■ YOUR OBJECTIVE:
The records that follow are to be given again exactly. Do not carry over any image.

■ TASK DATA:

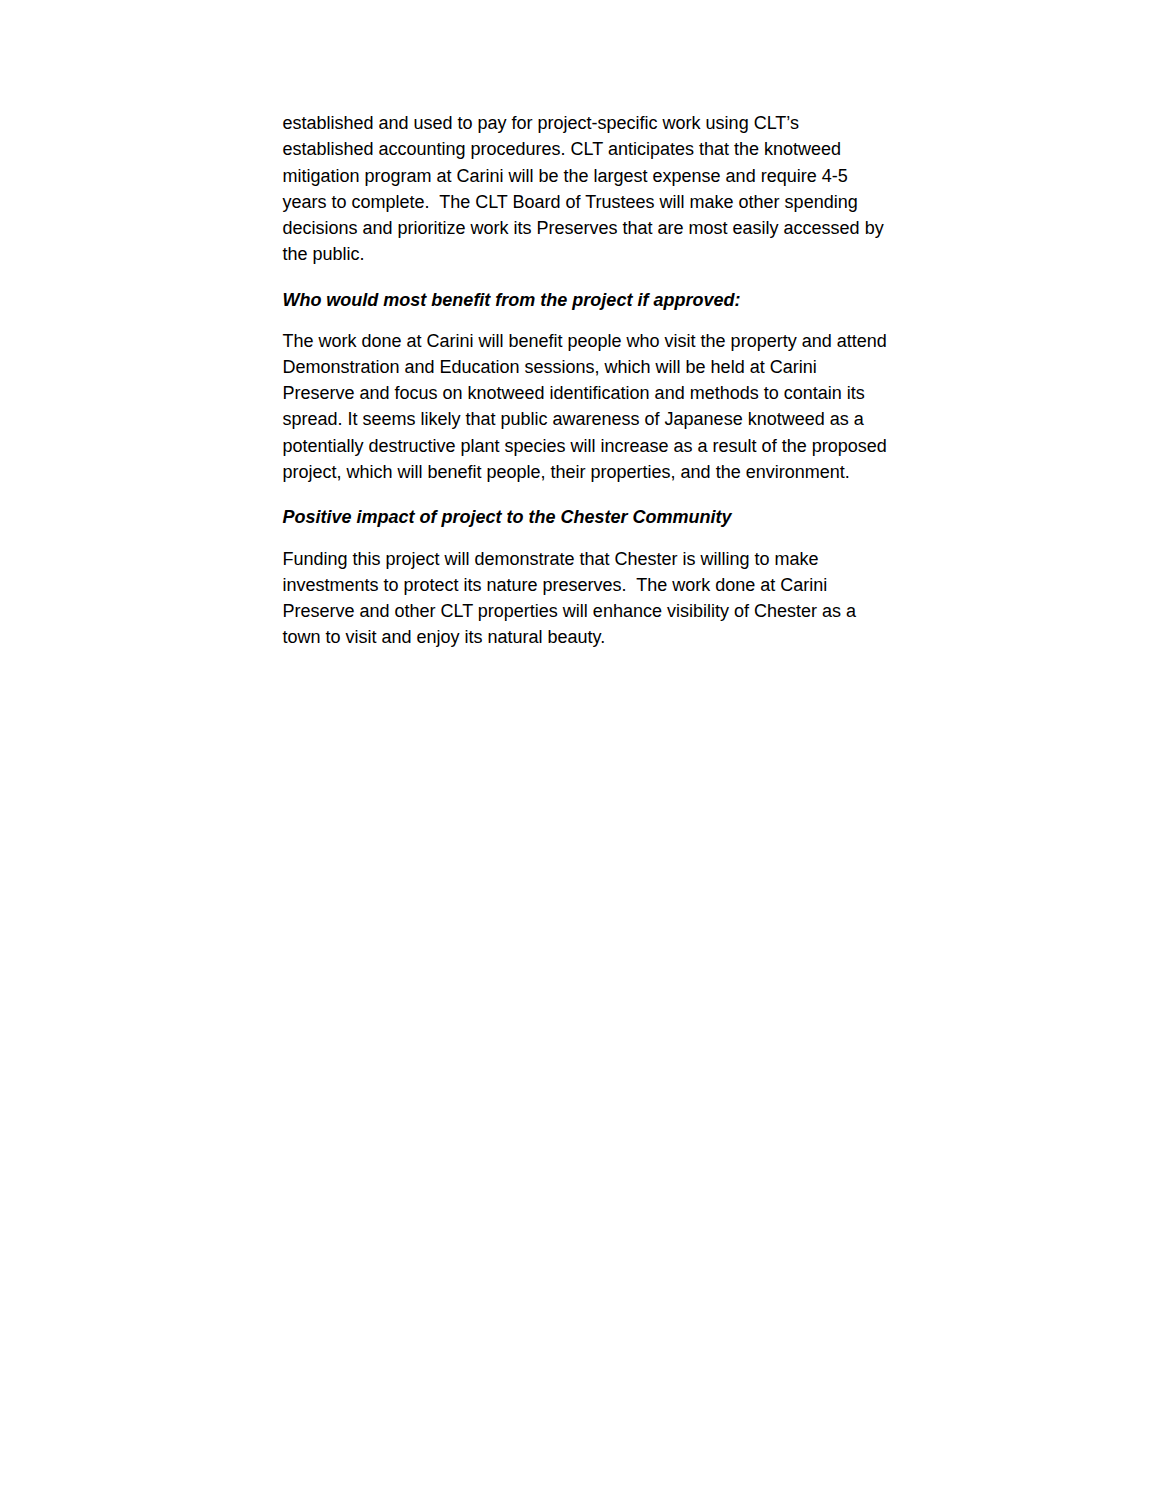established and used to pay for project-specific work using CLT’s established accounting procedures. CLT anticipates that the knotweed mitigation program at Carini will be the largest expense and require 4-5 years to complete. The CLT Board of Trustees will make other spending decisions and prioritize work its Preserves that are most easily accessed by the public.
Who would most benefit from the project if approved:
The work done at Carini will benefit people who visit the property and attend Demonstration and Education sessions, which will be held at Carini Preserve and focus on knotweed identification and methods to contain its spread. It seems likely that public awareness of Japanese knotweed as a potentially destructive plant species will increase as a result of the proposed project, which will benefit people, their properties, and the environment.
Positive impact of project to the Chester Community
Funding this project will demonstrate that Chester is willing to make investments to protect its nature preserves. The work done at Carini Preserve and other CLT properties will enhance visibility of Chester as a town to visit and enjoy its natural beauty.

■ WRITTEN ANSWER:
established and used to pay for project-specific work using CLT’s established accounting procedures. CLT anticipates that the knotweed mitigation program at Carini will be the largest expense and require 4-5 years to complete. The CLT Board of Trustees will make other spending decisions and prioritize work its Preserves that are most easily accessed by the public.
Who would most benefit from the project if approved:
The work done at Carini will benefit people who visit the property and attend Demonstration and Education sessions, which will be held at Carini Preserve and focus on knotweed identification and methods to contain its spread. It seems likely that public awareness of Japanese knotweed as a potentially destructive plant species will increase as a result of the proposed project, which will benefit people, their properties, and the environment.
Positive impact of project to the Chester Community
Funding this project will demonstrate that Chester is willing to make investments to protect its nature preserves. The work done at Carini Preserve and other CLT properties will enhance visibility of Chester as a town to visit and enjoy its natural beauty.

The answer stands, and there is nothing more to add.